EXERCISE AIM:
Reproduce every item below word for word, leaving out the pictures.

(Stored data)
□ □ □
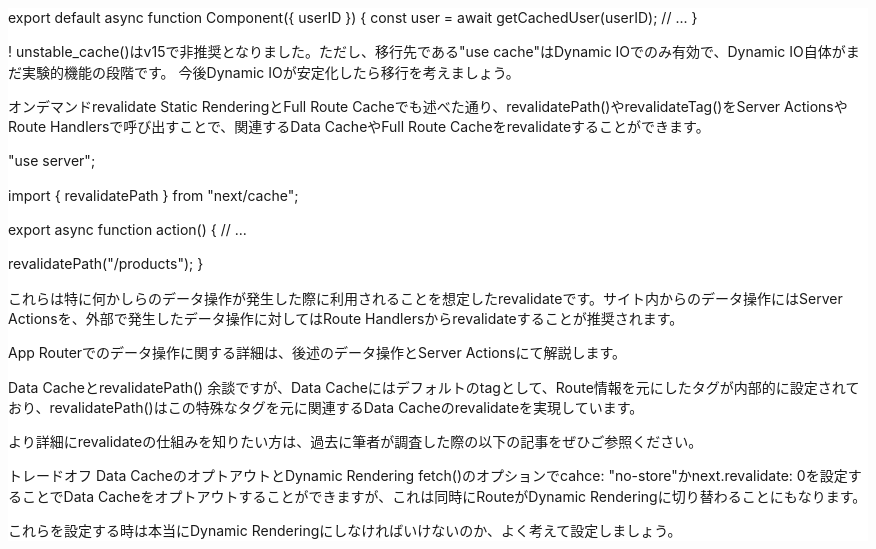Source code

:export default async function Component({ userID }) {
  const user = await getCachedUser(userID);
  // ...
}

!
unstable_cache()はv15で非推奨となりました。ただし、移行先である"use cache"はDynamic IOでのみ有効で、Dynamic IO自体がまだ実験的機能の段階です。
今後Dynamic IOが安定化したら移行を考えましょう。

オンデマンドrevalidate
Static RenderingとFull Route Cacheでも述べた通り、revalidatePath()やrevalidateTag()をServer ActionsやRoute Handlersで呼び出すことで、関連するData CacheやFull Route Cacheをrevalidateすることができます。

"use server";

import { revalidatePath } from "next/cache";

export async function action() {
  // ...

  revalidatePath("/products");
}

これらは特に何かしらのデータ操作が発生した際に利用されることを想定したrevalidateです。サイト内からのデータ操作にはServer Actionsを、外部で発生したデータ操作に対してはRoute Handlersからrevalidateすることが推奨されます。

App Routerでのデータ操作に関する詳細は、後述のデータ操作とServer Actionsにて解説します。

Data CacheとrevalidatePath()
余談ですが、Data Cacheにはデフォルトのtagとして、Route情報を元にしたタグが内部的に設定されており、revalidatePath()はこの特殊なタグを元に関連するData Cacheのrevalidateを実現しています。

より詳細にrevalidateの仕組みを知りたい方は、過去に筆者が調査した際の以下の記事をぜひご参照ください。



トレードオフ
Data CacheのオプトアウトとDynamic Rendering
fetch()のオプションでcahce: "no-store"かnext.revalidate: 0を設定することでData Cacheをオプトアウトすることができますが、これは同時にRouteがDynamic Renderingに切り替わることにもなります。

これらを設定する時は本当にDynamic Renderingにしなければいけないのか、よく考えて設定しましょう。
□ □ □
TASK SOLUTION:
Source code

:export default async function Component({ userID }) {
  const user = await getCachedUser(userID);
  // ...
}

!
unstable_cache()はv15で非推奨となりました。ただし、移行先である"use cache"はDynamic IOでのみ有効で、Dynamic IO自体がまだ実験的機能の段階です。
今後Dynamic IOが安定化したら移行を考えましょう。

オンデマンドrevalidate
Static RenderingとFull Route Cacheでも述べた通り、revalidatePath()やrevalidateTag()をServer ActionsやRoute Handlersで呼び出すことで、関連するData CacheやFull Route Cacheをrevalidateすることができます。

"use server";

import { revalidatePath } from "next/cache";

export async function action() {
  // ...

  revalidatePath("/products");
}

これらは特に何かしらのデータ操作が発生した際に利用されることを想定したrevalidateです。サイト内からのデータ操作にはServer Actionsを、外部で発生したデータ操作に対してはRoute Handlersからrevalidateすることが推奨されます。

App Routerでのデータ操作に関する詳細は、後述のデータ操作とServer Actionsにて解説します。

Data CacheとrevalidatePath()
余談ですが、Data Cacheにはデフォルトのtagとして、Route情報を元にしたタグが内部的に設定されており、revalidatePath()はこの特殊なタグを元に関連するData Cacheのrevalidateを実現しています。

より詳細にrevalidateの仕組みを知りたい方は、過去に筆者が調査した際の以下の記事をぜひご参照ください。



トレードオフ
Data CacheのオプトアウトとDynamic Rendering
fetch()のオプションでcahce: "no-store"かnext.revalidate: 0を設定することでData Cacheをオプトアウトすることができますが、これは同時にRouteがDynamic Renderingに切り替わることにもなります。

これらを設定する時は本当にDynamic Renderingにしなければいけないのか、よく考えて設定しましょう。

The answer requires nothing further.